→ **Exercise brief**
The lines wanted are those from the one containing "wrist: (751, 358)" to the last line of the entries below; output them exactly, leaving out pictures.

→ **Records for the exercise**

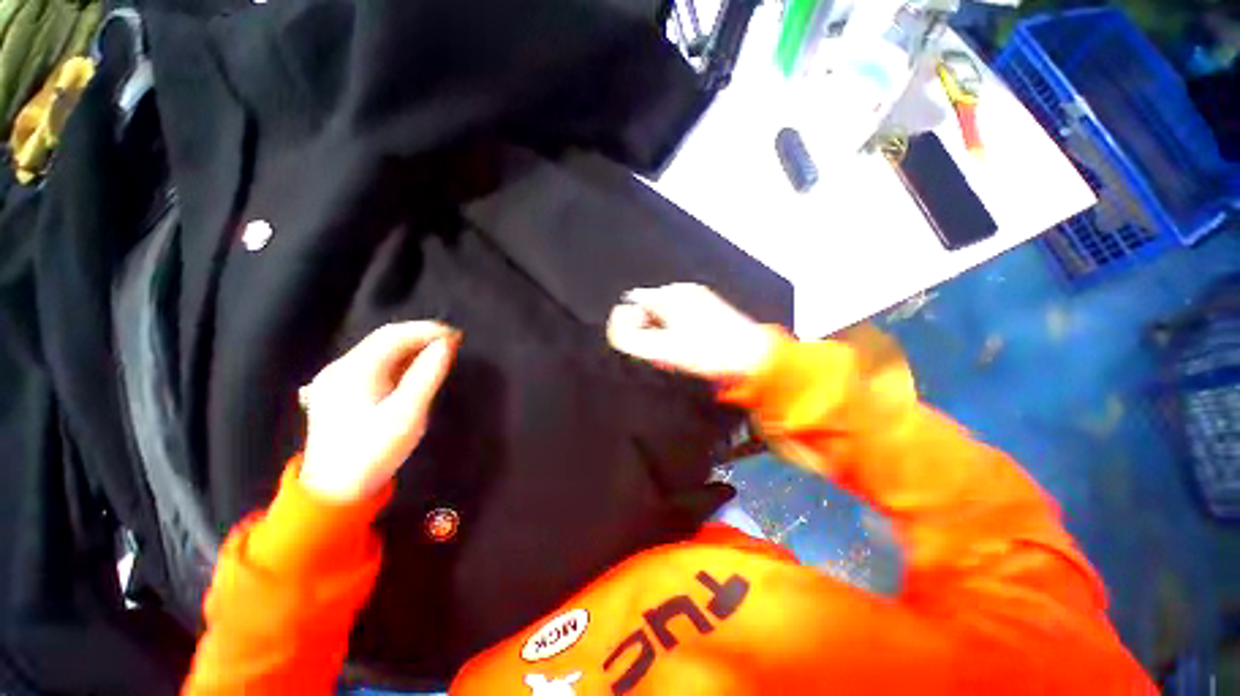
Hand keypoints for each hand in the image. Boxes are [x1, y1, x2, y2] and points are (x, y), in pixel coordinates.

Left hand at [298, 322, 459, 502]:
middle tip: (452, 342)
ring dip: (411, 347)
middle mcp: (341, 367)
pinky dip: (399, 360)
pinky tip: (414, 367)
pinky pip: (374, 364)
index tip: (456, 336)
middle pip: (384, 339)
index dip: (427, 330)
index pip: (394, 335)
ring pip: (379, 350)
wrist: (335, 490)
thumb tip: (446, 345)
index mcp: (354, 371)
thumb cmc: (374, 452)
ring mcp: (336, 378)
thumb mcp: (408, 414)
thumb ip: (427, 375)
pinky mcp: (339, 390)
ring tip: (440, 352)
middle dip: (421, 335)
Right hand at [606, 283, 775, 382]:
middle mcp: (685, 290)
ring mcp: (700, 297)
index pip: (635, 301)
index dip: (632, 322)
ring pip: (666, 312)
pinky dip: (678, 328)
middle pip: (651, 306)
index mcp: (671, 295)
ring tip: (677, 350)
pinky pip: (682, 315)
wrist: (751, 358)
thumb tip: (617, 328)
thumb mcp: (663, 350)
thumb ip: (632, 339)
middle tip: (660, 350)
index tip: (643, 343)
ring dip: (663, 329)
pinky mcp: (710, 307)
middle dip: (648, 326)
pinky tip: (690, 345)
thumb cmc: (707, 353)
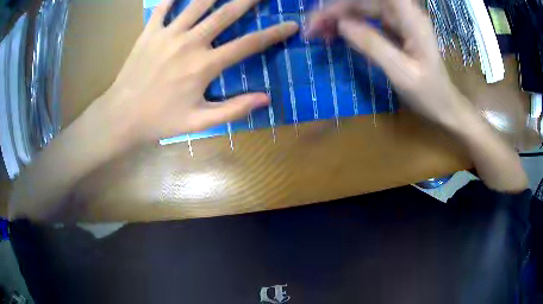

→ **Task result**
wrist: (751, 358)
thumb tip: (617, 328)
thumb mcp: (663, 350)
thumb ip: (632, 339)
middle tip: (660, 350)
index tip: (643, 343)
ring dip: (663, 329)
pinky mcp: (710, 307)
middle dip: (648, 326)
pinky tip: (690, 345)
thumb cmc: (707, 353)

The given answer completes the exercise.